Former Mayor Dave Edler, who has expressed interest in possibly running for the strong mayor position, disagrees.
“The strong-mayor charter change that is on the February ballot is very similar to the measure many of us proposed in 2010, several years before the Voting Rights Act lawsuit,” Edler said. “We were careful, though, to propose a plan that does not in any way change the composition or the manner in which the Yakima City Council is elected. The mayor is not a member of the council, does not participate in its meetings other than to provide information when asked, and has no vote.”
Cawley said he feels the decision to redistrict hasn’t worked well so far for stability of the city. He was hopeful that an elected mayor might be able to rein in dysfunction between individual council members.
“Hopefully a strong mayor would help the council rally around causes, rather than in-fighting amongst themselves,” he said. “No one is going to push around a strong mayor like they might a city manager.”
Strong mayor impact?
Edler emphasized that the seven-district system will still allow for minority representation in a strong mayor form of government.
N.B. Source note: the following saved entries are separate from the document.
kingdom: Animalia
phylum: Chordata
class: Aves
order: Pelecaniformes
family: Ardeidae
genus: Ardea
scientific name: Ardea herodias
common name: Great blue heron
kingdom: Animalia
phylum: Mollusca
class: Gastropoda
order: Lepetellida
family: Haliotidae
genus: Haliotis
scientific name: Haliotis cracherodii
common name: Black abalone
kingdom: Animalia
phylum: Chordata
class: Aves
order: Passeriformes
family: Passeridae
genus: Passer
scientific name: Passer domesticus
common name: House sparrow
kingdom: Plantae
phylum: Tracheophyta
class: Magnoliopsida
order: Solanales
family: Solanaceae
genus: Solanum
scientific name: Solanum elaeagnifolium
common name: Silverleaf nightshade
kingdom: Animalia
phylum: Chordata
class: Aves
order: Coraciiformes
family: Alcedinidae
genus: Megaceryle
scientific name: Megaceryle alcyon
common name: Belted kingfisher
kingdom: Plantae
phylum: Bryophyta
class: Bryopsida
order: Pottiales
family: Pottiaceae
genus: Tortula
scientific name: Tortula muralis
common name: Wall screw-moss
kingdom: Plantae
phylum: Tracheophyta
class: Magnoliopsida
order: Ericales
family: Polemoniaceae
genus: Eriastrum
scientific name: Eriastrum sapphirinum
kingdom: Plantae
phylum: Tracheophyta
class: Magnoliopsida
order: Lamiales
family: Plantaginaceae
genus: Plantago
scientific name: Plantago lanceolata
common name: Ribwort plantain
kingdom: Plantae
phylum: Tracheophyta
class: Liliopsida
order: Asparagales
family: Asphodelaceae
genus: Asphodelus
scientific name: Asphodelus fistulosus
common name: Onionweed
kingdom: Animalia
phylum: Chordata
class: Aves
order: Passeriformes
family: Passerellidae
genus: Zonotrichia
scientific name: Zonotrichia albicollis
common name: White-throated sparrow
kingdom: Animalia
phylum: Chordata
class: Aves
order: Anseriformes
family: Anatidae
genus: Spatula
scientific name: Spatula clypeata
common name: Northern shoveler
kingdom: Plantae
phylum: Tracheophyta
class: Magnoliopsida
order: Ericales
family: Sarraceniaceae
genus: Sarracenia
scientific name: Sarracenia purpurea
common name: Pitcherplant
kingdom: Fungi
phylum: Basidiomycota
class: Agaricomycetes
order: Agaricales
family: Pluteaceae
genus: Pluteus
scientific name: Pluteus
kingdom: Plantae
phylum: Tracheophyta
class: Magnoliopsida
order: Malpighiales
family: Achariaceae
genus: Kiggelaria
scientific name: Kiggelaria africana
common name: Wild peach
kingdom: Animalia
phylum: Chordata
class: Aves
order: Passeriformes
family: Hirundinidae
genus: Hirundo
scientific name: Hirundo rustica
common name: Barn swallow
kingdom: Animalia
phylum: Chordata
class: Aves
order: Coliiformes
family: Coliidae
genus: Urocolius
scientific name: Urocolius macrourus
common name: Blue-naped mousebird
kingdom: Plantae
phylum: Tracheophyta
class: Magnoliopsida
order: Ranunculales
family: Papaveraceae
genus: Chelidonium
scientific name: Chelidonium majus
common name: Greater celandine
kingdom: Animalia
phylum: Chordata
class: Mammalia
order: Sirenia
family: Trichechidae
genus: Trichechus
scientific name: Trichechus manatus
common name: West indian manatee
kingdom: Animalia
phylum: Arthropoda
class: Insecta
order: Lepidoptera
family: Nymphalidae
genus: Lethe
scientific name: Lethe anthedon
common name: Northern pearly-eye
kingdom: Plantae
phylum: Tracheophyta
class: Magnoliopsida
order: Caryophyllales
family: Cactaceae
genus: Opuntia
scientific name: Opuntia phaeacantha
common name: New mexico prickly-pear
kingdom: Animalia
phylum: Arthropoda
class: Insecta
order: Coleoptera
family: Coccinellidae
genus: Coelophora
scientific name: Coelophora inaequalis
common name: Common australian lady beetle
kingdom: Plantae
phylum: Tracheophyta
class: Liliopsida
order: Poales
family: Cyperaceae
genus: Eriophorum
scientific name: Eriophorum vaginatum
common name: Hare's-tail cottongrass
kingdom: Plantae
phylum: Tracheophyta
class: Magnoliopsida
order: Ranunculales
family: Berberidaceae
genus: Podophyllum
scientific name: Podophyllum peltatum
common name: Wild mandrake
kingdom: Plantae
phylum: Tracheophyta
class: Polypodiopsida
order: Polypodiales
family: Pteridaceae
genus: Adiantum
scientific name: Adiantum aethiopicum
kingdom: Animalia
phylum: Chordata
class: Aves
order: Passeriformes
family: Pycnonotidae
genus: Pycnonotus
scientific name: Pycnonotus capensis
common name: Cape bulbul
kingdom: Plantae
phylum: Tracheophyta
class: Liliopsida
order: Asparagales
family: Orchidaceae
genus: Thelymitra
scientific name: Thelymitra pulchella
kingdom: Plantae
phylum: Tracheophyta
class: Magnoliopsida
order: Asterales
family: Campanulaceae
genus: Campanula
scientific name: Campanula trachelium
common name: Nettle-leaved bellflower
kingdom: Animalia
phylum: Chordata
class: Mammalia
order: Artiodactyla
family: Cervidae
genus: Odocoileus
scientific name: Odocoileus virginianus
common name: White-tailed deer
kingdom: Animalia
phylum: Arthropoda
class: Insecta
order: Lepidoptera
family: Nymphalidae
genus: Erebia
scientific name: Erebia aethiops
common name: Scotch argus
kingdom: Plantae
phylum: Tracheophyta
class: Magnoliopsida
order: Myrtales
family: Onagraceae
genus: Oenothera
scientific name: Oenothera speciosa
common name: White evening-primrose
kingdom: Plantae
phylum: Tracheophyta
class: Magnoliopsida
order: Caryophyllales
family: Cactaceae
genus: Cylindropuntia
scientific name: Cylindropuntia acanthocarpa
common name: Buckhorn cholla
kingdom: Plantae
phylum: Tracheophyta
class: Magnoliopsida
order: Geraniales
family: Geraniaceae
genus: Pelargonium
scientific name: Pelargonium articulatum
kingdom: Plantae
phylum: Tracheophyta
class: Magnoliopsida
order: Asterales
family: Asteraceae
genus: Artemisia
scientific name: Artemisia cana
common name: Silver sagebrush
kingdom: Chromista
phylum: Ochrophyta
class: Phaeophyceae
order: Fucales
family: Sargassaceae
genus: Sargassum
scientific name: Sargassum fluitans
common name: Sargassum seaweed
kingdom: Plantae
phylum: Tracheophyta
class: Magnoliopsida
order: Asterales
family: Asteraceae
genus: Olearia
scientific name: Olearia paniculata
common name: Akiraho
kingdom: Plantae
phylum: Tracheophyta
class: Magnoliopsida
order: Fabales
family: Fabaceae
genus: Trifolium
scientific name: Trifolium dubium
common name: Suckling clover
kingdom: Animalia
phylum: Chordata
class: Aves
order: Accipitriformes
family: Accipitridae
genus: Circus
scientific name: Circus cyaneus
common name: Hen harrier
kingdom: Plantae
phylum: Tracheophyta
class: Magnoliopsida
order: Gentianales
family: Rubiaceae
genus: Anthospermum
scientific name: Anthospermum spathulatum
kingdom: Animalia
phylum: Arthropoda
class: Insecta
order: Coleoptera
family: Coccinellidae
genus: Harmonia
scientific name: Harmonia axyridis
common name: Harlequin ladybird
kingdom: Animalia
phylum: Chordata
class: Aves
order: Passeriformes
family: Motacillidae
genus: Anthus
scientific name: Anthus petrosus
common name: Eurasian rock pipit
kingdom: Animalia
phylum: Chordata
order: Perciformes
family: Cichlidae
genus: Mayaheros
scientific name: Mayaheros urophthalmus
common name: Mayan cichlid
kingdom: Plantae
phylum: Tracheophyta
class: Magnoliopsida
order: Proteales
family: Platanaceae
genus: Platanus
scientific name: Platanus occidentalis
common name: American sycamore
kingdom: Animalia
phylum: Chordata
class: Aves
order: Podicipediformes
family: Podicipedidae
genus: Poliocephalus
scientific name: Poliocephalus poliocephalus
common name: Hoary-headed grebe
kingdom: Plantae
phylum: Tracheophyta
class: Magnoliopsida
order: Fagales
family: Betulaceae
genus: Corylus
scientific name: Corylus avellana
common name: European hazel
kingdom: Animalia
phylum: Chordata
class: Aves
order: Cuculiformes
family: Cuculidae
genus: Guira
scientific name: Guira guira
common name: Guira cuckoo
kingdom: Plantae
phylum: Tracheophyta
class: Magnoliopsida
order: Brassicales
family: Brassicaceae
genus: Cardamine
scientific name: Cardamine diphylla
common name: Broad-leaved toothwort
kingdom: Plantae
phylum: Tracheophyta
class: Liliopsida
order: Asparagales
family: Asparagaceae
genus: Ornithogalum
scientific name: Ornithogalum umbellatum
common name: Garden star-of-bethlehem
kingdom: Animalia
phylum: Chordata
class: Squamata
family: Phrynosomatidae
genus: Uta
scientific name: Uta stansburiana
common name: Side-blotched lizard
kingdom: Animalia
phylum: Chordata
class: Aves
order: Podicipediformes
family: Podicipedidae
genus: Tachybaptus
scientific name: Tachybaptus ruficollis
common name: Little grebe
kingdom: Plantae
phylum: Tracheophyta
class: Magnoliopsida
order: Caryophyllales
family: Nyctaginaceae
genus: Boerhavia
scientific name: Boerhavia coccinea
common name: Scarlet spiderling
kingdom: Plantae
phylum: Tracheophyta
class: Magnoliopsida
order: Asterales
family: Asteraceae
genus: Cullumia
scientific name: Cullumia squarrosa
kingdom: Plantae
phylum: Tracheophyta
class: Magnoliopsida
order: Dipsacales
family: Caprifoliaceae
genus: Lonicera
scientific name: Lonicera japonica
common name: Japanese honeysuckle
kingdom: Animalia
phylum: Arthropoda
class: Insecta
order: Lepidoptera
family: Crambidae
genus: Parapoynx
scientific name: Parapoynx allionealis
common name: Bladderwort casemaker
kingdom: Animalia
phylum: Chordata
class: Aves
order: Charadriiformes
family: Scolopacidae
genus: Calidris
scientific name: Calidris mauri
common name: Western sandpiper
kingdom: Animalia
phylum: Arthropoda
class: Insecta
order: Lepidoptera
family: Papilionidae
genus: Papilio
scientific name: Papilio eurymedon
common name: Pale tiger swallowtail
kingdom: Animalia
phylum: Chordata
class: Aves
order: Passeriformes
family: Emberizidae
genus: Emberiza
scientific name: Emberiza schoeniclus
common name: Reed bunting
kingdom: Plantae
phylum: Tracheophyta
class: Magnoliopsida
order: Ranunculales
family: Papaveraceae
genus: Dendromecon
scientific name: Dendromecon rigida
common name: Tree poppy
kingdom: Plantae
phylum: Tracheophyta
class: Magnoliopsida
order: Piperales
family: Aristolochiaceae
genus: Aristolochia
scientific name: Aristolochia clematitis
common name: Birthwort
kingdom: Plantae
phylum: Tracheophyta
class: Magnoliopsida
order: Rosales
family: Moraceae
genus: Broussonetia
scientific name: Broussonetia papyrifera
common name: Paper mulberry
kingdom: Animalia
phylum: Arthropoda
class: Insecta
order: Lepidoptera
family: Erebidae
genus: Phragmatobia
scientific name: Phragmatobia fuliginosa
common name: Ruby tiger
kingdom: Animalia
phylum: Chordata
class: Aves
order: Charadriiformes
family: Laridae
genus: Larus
“We thought then and continue to believe that Yakima would be better served by an elected mayor who is answerable to the voters,” he said.
But Montes said he’s so sure that a shift to a strong mayor form of government will hurt political conditions for Latinos that he’s taking time to rally and inform community members. At a November council meeting, he presented his district representative, District 2 Councilman Jason White, with a petition with 250 signatures from business owners and community members against the possible strong mayor shift. He’s also actively working with other community members and local organizations to educate the Hispanic community about the pros and cons of the strong mayor system prior to the February election.
“If they had put the topic on the November ballot, it would have given us more time to go out and educate people, and to encourage them to vote,” Montes said. “That time could have helped the community to be informed and to hold people accountable.”
Councilwoman Mendez had proposed moving the question to the November ballot, which the council voted down, 4-3.
Montes said that vote is a good indication of what’s to come for the city’s Latinos.
“Changing to a mayor-council form of government will undermine district representation and may cost taxpayers more money in litigation, while giving more power to special interests and not to the taxpayers themselves,” he said. “There should be concern about rushing this onto the ballot without community input.”
Cawley doesn’t feel additional election cycles will improve the functioning of the city’s council-manager form. He said the city’s former three at-large positions worked to the benefit of residents. As one of the at-large representatives, he said he cared equally about all city residents.
He also doesn’t think the strong mayor form of government is inherently unfair to Latino voters.
“When you doorbelled in different parts of the city, you saw the disparities and challenges citywide, and you remembered,” he said. “I don’t think it would revert us back to an unfair system. Anyone can run for office. I always say getting elected is based on your politics, issues, and ideas, not your race.”
During a meeting Nov. 5, Mendez addressed that issue, saying she makes decisions based on what’s best for the entire community, not just her district or a subset of residents.
Regardless of what voters decide in February, both Montes and Marquez hope that the incoming City Council will make dedicated efforts to engage all city residents.
“There is some challenge in finding leadership that is willing to engage, to reach all parts of the city,” Marquez said. “There has to be an overwhelming commitment to bring people who haven’t been engaged to become involved, to educate them and bring them on board.”